La Mort en direct par Saad Chakali
La Gueule ouverte (1974)


        « (…) quand disparaissent vos parents, disparaît la dernière barrière biologique. Après, c’est votre tour. Ce qui n’est         pas une idée très plaisante. »
        (Vladimir Jankélévitch, Penser la mort ?, éditions Liana Levi, 1994, p.17)

        Pour son troisième long-métrage, Maurice Pialat filme dans toute son horrible littéralité ce qui travaille en
sous-main le reste de son œuvre, à savoir l’agonie. C’était déjà celle de Mémère la vieille dans L’Enfance nue (1969) mais elle était secondaire par rapport aux lignes brisées de la trajectoire erratique du jeune François, et puis celle aussi de Maman Jeanne dans la série télévisée La Maison des bois (1971) mais elle ne se produisait qu’au dernier épisode. Ce sera celle de Mouchette violemment suicidée (elle se tranchera la gorge) dans Sous le Soleil de Satan (1987) mais sa fort probable agonie demeurera hors-champ. Ce sera celle également de Van Gogh dans le film éponyme que le cinéaste lui consacrera en 1991 mais, à la différence de La Gueule ouverte où l’agonie dure quasiment le temps que dure le film, celle du peintre hollandais ne surviendra qu’en toute fin du film en une séquence puissamment ramassée. Sur un plan plus symbolique, c’est la triste agonie du couple de Nous ne vieillirons pas ensemble (1972), de la famille de A nos amours (1983), de l’abbé Donissan dans son âpre combat mystique dans Sous le soleil de Satan, du couple à l’enfant dans Le Garçu (1995) dont on peut se demander par ailleurs s’il s’agit là d’une famille comme on pouvait encore l’entendre dans A nos amours. Par rapport au dernier film de Pialat justement, on pourra objecter que là où il a décidé de traiter l’agonie de la figure, éminemment centrale dans l’œuvre, du père en une poignée elliptique de plans à l’incise bouleversante, La Gueule ouverte calque sa durée cinématographique sur celle, diégétique, de la mort de la mère dont les derniers râles s’adressent comme un reproche indélébile à son mari (que l’on surnomme en pays auvergnat… le Garçu et qu’incarne Hubert Deschamps1) comme à son fils (que joue Philippe Léotard).
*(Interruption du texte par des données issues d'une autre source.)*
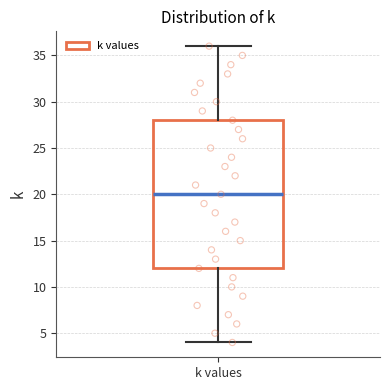

Read this box plot against the y-axis: the position of the median line, the range covered by the box, and the ends of both whiskers. The values are not printed on the chart, so give them approximately, as read against the axis.

median 20, box 12 to 28, whiskers 4 to 36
        L’agonie n’est pas seulement la caractérisation d’une mort dont les processus sont lents et qui d’une part obligerait Pialat à envisager son rapport déjà privilégié à la durée cinématographique (il est bien probable que
La Gueule ouverte
soit le film de ce cinéaste comptant le plus de plans-séquences) en le soumettant plus frontalement encore qu’à l’accoutumée aux pratiques duratives d’illustres maîtres tels Erich Von Stroheim, Carl Theodor Dreyer et Roberto Rossellini, et qui d’autre part lui permettrait d’opérer une distinction notable avec le cinéma (moqué par lui) de François Truffaut dans lequel les morts fulgurantes (coups de feu passionnels, accidents imprévisibles, vieillesse subite telle celle du personnage de Jean-Pierre Léaud dans Les Deux anglaises et le continent en 1971…) l’emportent très largement sur les agonies.2 L’agonie est aussi la claire manifestation d’une angoisse ontologique intrinsèque au cinéma pialatien qui, en retour, s’invente pour lui une méthodologie agonistique propre à la singularité de chaque film. Cette méthodologie qui est également le fait des personnages pialatiens3 est une technique de lutte afin de résister dans (et de tenir à) la vie pour que celle-ci ne soit pas complètement happée par son devenir-mort. Le constat héraclitéen du « tout passe » demeure ici inébranlable, impossible à escamoter, si ce n’est au prix d’un déni de nature névrotique ou de mensonges, dont l’idéalisme prend sa source dans la culture judéo-chrétienne dans laquelle s’inscrit l’œuvre pialatienne entière, qui peuvent être perpétrés par les personnages mais auxquels Pialat en tant qu’artiste s’est toujours obstinément refusé.